◆ What the task requires ◆
Copy each line from the data that has the word "local" in it.

◆ Material shown ◆

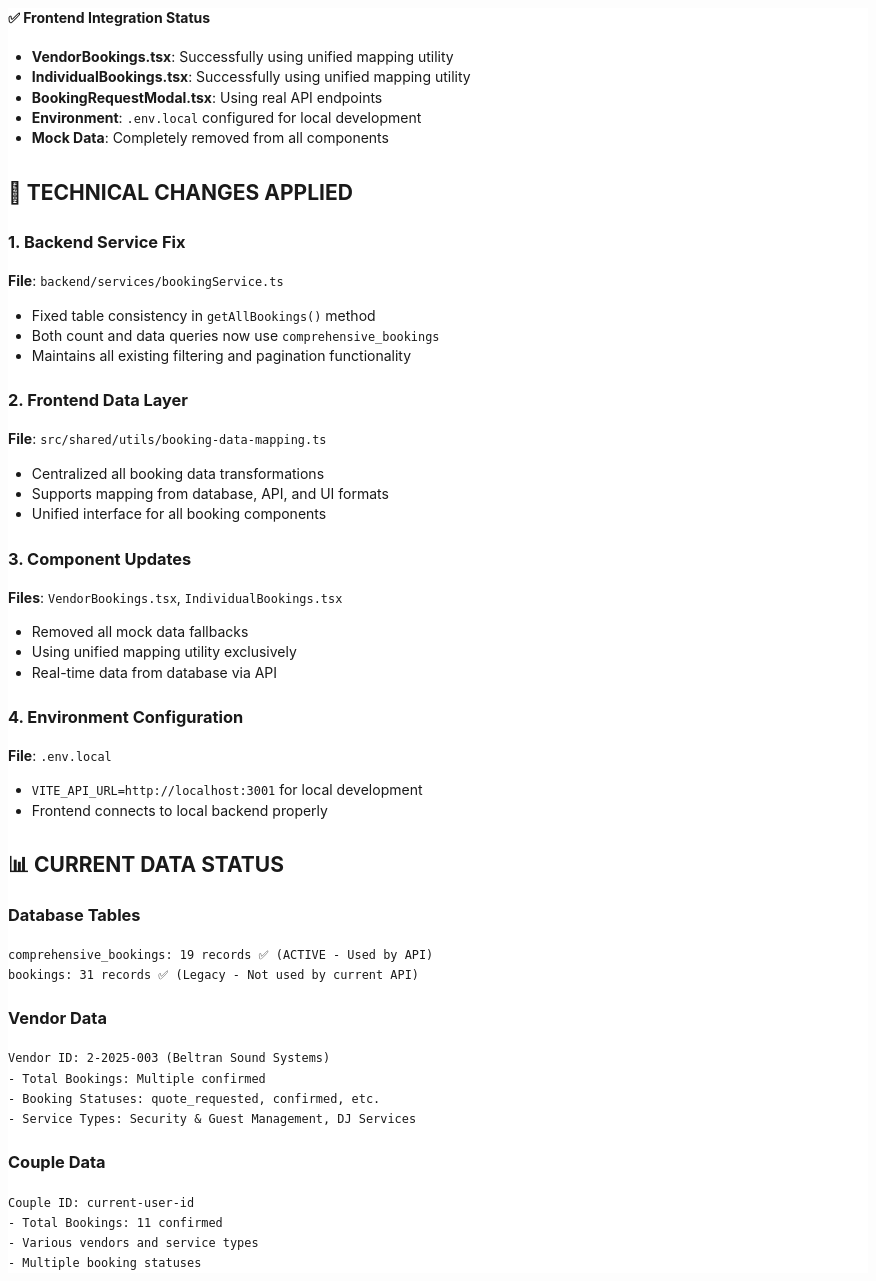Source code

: #### ✅ **Frontend Integration Status**
- **VendorBookings.tsx**: Successfully using unified mapping utility
- **IndividualBookings.tsx**: Successfully using unified mapping utility
- **BookingRequestModal.tsx**: Using real API endpoints
- **Environment**: `.env.local` configured for local development
- **Mock Data**: Completely removed from all components

## 🔧 **TECHNICAL CHANGES APPLIED**

### **1. Backend Service Fix**
**File**: `backend/services/bookingService.ts`
- Fixed table consistency in `getAllBookings()` method
- Both count and data queries now use `comprehensive_bookings`
- Maintains all existing filtering and pagination functionality

### **2. Frontend Data Layer**
**File**: `src/shared/utils/booking-data-mapping.ts`
- Centralized all booking data transformations
- Supports mapping from database, API, and UI formats
- Unified interface for all booking components

### **3. Component Updates**
**Files**: `VendorBookings.tsx`, `IndividualBookings.tsx`
- Removed all mock data fallbacks
- Using unified mapping utility exclusively
- Real-time data from database via API

### **4. Environment Configuration**
**File**: `.env.local`
- `VITE_API_URL=http://localhost:3001` for local development
- Frontend connects to local backend properly

## 📊 **CURRENT DATA STATUS**

### **Database Tables**
```
comprehensive_bookings: 19 records ✅ (ACTIVE - Used by API)
bookings: 31 records ✅ (Legacy - Not used by current API)
```

### **Vendor Data**
```
Vendor ID: 2-2025-003 (Beltran Sound Systems)
- Total Bookings: Multiple confirmed
- Booking Statuses: quote_requested, confirmed, etc.
- Service Types: Security & Guest Management, DJ Services
```

### **Couple Data**  
```
Couple ID: current-user-id
- Total Bookings: 11 confirmed
- Various vendors and service types
- Multiple booking statuses
```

◆ Answer to this problem ◆
- **Environment**: `.env.local` configured for local development
**File**: `.env.local`
- `VITE_API_URL=http://localhost:3001` for local development
- Frontend connects to local backend properly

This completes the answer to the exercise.